At this point of time, each and everytime in the past, the RAC is entirely down and I can start to bring it back. And because of this, I skipped ove the step to verify if all the resources are actually “down’, rather I moved directly to the next step to bring the RAC back up.
$srvctl start nodeapss -n node1 — worked)
$srvctl start nodeapps -n node2
Crs error the listener …. Got misdisplacement, which shocked me!
3. Check through for the cause
As the error is related to the public listener, the listener was checked up first to make sure it wasup and running:
$ps –ef |grep LISTENER — both local and management listeners are running
Tried to shut them down and then bring them up, the issue persisted.
Then the second to check was the RAC status: if all the resources were in the right status: OFFLINE.
HA Resource Target State
———– —— —–
ora.etcash.eint2.eint2.srv ONLINE OFFLINE on node2
ora.node2.ASM2.asm ONLINE OFFLINE on node2
ora.vdb.vint2.cs ONLINE OFFLINE on node2
Surprisingly 3 resources (the highlighted) all on node2 wer actually Targeted as ONLINE, even though they had been shut down!

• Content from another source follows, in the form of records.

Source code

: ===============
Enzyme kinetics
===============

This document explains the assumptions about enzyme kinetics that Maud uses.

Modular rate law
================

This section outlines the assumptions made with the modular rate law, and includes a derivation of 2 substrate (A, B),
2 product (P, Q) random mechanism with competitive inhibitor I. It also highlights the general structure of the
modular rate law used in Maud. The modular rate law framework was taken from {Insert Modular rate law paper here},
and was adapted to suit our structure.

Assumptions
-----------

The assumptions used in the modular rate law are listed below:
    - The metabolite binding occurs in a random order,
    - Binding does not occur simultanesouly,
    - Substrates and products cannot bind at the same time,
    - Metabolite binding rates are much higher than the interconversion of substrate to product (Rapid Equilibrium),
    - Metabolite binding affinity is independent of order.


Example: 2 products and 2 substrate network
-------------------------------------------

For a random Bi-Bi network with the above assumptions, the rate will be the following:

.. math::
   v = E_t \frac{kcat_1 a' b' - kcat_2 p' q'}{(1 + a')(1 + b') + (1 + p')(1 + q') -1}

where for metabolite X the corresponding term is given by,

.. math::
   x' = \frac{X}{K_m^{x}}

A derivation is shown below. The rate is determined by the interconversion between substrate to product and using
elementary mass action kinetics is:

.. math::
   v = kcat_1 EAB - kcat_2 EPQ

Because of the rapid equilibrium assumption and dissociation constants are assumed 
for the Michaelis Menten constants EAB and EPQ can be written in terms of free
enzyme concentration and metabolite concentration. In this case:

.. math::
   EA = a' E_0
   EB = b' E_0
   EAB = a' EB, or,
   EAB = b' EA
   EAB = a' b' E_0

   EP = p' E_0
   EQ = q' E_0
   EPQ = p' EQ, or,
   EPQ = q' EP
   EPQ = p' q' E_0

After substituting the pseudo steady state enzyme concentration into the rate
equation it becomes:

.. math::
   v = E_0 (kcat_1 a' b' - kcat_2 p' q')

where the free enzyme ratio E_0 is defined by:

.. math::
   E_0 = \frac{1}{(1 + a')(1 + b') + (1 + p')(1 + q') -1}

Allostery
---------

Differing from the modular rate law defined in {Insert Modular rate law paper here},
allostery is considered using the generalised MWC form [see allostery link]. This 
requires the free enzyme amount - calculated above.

What was then wrong with node2? Was the CRS running ringht?
$ps –ef|grep crs
$ps –ef|grep d.bin
$ ps -ef|grep d.bin
Instead of the 2 root processes and two oracle processes, only one root process was found running on node2. The root cause of the issue is: the crs not working properly!
To ensure the RAC starts at a clean state, instead of stopping and starting again the crs (run as root: /etc/init.d/init.crs stop and then /etc/init.d/init.crs start), the Linux Admin was paged to reboot the server and then to execute as root the command:
That was where the business started to back on track again.
Once crs started properly by checking the number of processes running, the crs_stat –t command reported again the databases were up and running on node2. The procedure resumed as:
– shutdown all resources
– verify all resources really are down
– start all the resources
– using crs_stat –t to verify all resources are up and running on the right nodes
– emagent started
A routine verification procedure showed veerything in good shape and the RAC comes back in full service again!